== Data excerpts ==
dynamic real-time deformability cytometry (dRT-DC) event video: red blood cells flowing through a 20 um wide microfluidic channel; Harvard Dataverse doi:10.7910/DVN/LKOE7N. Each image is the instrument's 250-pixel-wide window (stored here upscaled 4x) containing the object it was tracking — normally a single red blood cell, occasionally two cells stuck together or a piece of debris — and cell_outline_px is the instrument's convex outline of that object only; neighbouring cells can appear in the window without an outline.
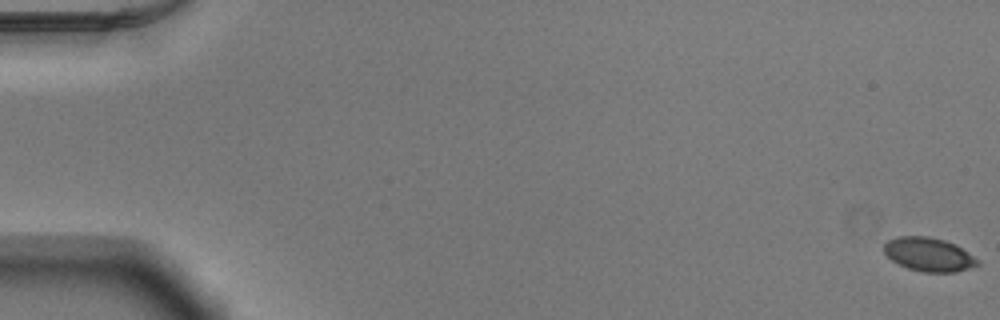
{"species": "Egyptian fruit bat (a non-hibernating species)", "species_latin": "Rousettus aegyptiacus", "temperature_condition": "warm", "stored_images_in_passage": 55, "camera_frame_rate_fps": 3000, "um_per_image_px": 0.085, "animal": {"sex": "male"}, "frame": {"image": 1, "passage_image": 1, "time_ms": 0.0, "image_size_px": [1000, 320], "cell_outline_px": [[980, 264], [956, 272], [924, 272], [908, 268], [892, 260], [884, 252], [884, 244], [888, 240], [896, 236], [928, 236], [944, 240], [956, 244], [980, 260]], "centroid_in_image_um": [78.96, 21.62], "position_along_channel_um": 6.0, "area_um2": 18.38}}
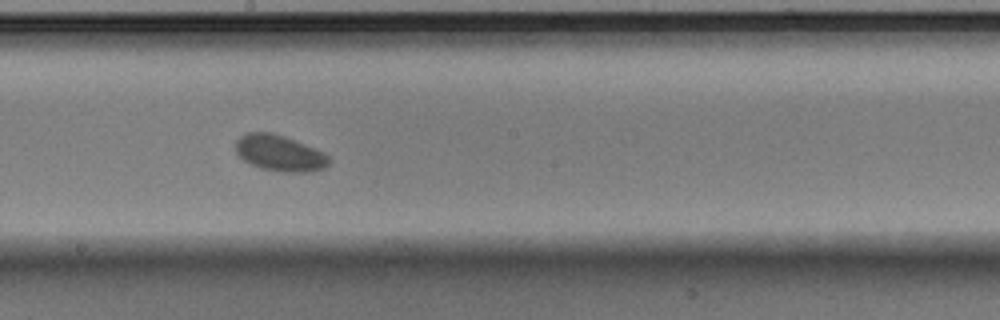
{"frame": {"image": 2, "passage_image": 31, "time_ms": 10.0, "image_size_px": [1000, 320], "cell_outline_px": [[328, 164], [324, 168], [308, 172], [284, 172], [260, 168], [244, 160], [236, 152], [236, 140], [240, 136], [248, 132], [272, 132], [284, 136], [324, 152], [328, 156]], "centroid_in_image_um": [23.75, 13.01], "position_along_channel_um": 224.5, "area_um2": 19.42}}
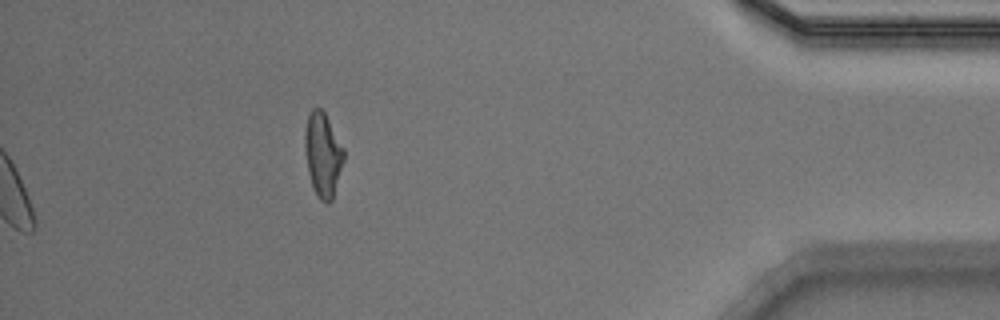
{"frame": {"image": 3, "passage_image": 55, "time_ms": 18.0, "image_size_px": [1000, 320], "cell_outline_px": [[344, 160], [332, 200], [328, 204], [324, 204], [320, 200], [312, 184], [308, 172], [304, 148], [304, 132], [308, 116], [312, 108], [320, 108], [324, 112], [344, 148]], "centroid_in_image_um": [27.44, 13.15], "position_along_channel_um": 407.8, "area_um2": 19.02}}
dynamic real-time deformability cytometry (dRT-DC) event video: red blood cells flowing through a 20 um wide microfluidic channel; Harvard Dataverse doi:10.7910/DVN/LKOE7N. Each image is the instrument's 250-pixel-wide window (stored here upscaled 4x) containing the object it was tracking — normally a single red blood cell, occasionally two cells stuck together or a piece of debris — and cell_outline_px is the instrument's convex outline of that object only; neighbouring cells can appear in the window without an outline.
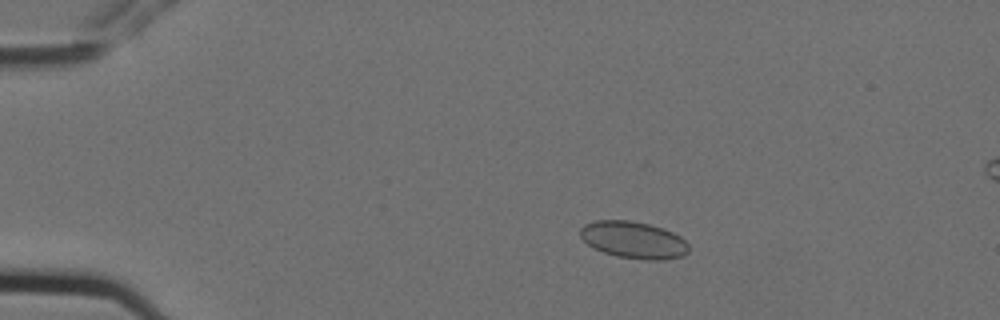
{"species": "Egyptian fruit bat (a non-hibernating species)", "species_latin": "Rousettus aegyptiacus", "temperature_condition": "cold", "stored_images_in_passage": 6, "camera_frame_rate_fps": 3000, "um_per_image_px": 0.085, "animal": {"sex": "female"}, "frame": {"image": 1, "passage_image": 3, "time_ms": 0.667, "image_size_px": [1000, 320], "cell_outline_px": [[688, 252], [684, 256], [664, 260], [644, 260], [616, 256], [592, 248], [580, 236], [580, 228], [584, 224], [596, 220], [628, 220], [648, 224], [664, 228], [680, 236], [688, 244]], "centroid_in_image_um": [53.85, 20.4], "position_along_channel_um": 31.1, "area_um2": 23.52}}
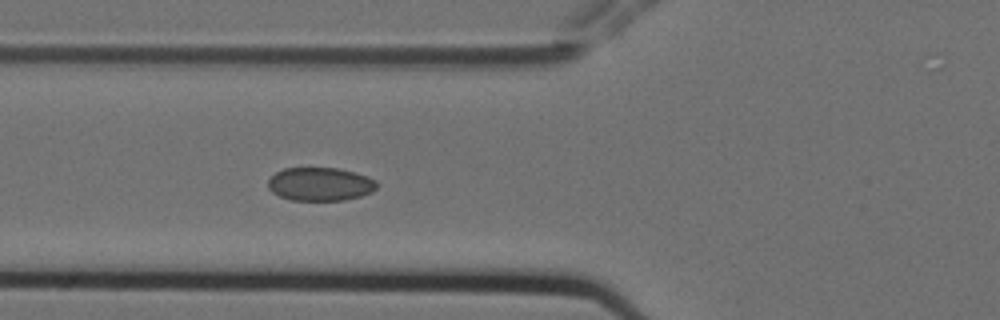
{"frame": {"image": 2, "passage_image": 6, "time_ms": 1.667, "image_size_px": [1000, 320], "cell_outline_px": [[376, 188], [372, 192], [360, 196], [344, 200], [288, 200], [272, 192], [268, 188], [268, 180], [276, 172], [284, 168], [336, 168], [352, 172], [376, 180]], "centroid_in_image_um": [27.17, 15.66], "position_along_channel_um": 98.6, "area_um2": 20.98}}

== Requirement ==
Transcribe the full listing above exactly as it stands, minus the pictures.

== Result ==
dynamic real-time deformability cytometry (dRT-DC) event video: red blood cells flowing through a 20 um wide microfluidic channel; Harvard Dataverse doi:10.7910/DVN/LKOE7N. Each image is the instrument's 250-pixel-wide window (stored here upscaled 4x) containing the object it was tracking — normally a single red blood cell, occasionally two cells stuck together or a piece of debris — and cell_outline_px is the instrument's convex outline of that object only; neighbouring cells can appear in the window without an outline.
{"species": "Egyptian fruit bat (a non-hibernating species)", "species_latin": "Rousettus aegyptiacus", "temperature_condition": "warm", "stored_images_in_passage": 55, "camera_frame_rate_fps": 3000, "um_per_image_px": 0.085, "animal": {"sex": "male"}, "frame": {"image": 1, "passage_image": 1, "time_ms": 0.0, "image_size_px": [1000, 320], "cell_outline_px": [[980, 264], [956, 272], [924, 272], [908, 268], [892, 260], [884, 252], [884, 244], [888, 240], [896, 236], [928, 236], [944, 240], [956, 244], [980, 260]], "centroid_in_image_um": [78.96, 21.62], "position_along_channel_um": 6.0, "area_um2": 18.38}}
{"frame": {"image": 2, "passage_image": 31, "time_ms": 10.0, "image_size_px": [1000, 320], "cell_outline_px": [[328, 164], [324, 168], [308, 172], [284, 172], [260, 168], [244, 160], [236, 152], [236, 140], [240, 136], [248, 132], [272, 132], [284, 136], [324, 152], [328, 156]], "centroid_in_image_um": [23.75, 13.01], "position_along_channel_um": 224.5, "area_um2": 19.42}}
{"frame": {"image": 3, "passage_image": 55, "time_ms": 18.0, "image_size_px": [1000, 320], "cell_outline_px": [[344, 160], [332, 200], [328, 204], [324, 204], [320, 200], [312, 184], [308, 172], [304, 148], [304, 132], [308, 116], [312, 108], [320, 108], [324, 112], [344, 148]], "centroid_in_image_um": [27.44, 13.15], "position_along_channel_um": 407.8, "area_um2": 19.02}}
dynamic real-time deformability cytometry (dRT-DC) event video: red blood cells flowing through a 20 um wide microfluidic channel; Harvard Dataverse doi:10.7910/DVN/LKOE7N. Each image is the instrument's 250-pixel-wide window (stored here upscaled 4x) containing the object it was tracking — normally a single red blood cell, occasionally two cells stuck together or a piece of debris — and cell_outline_px is the instrument's convex outline of that object only; neighbouring cells can appear in the window without an outline.
{"species": "Egyptian fruit bat (a non-hibernating species)", "species_latin": "Rousettus aegyptiacus", "temperature_condition": "cold", "stored_images_in_passage": 6, "camera_frame_rate_fps": 3000, "um_per_image_px": 0.085, "animal": {"sex": "female"}, "frame": {"image": 1, "passage_image": 3, "time_ms": 0.667, "image_size_px": [1000, 320], "cell_outline_px": [[688, 252], [684, 256], [664, 260], [644, 260], [616, 256], [592, 248], [580, 236], [580, 228], [584, 224], [596, 220], [628, 220], [648, 224], [664, 228], [680, 236], [688, 244]], "centroid_in_image_um": [53.85, 20.4], "position_along_channel_um": 31.1, "area_um2": 23.52}}
{"frame": {"image": 2, "passage_image": 6, "time_ms": 1.667, "image_size_px": [1000, 320], "cell_outline_px": [[376, 188], [372, 192], [360, 196], [344, 200], [288, 200], [272, 192], [268, 188], [268, 180], [276, 172], [284, 168], [336, 168], [352, 172], [376, 180]], "centroid_in_image_um": [27.17, 15.66], "position_along_channel_um": 98.6, "area_um2": 20.98}}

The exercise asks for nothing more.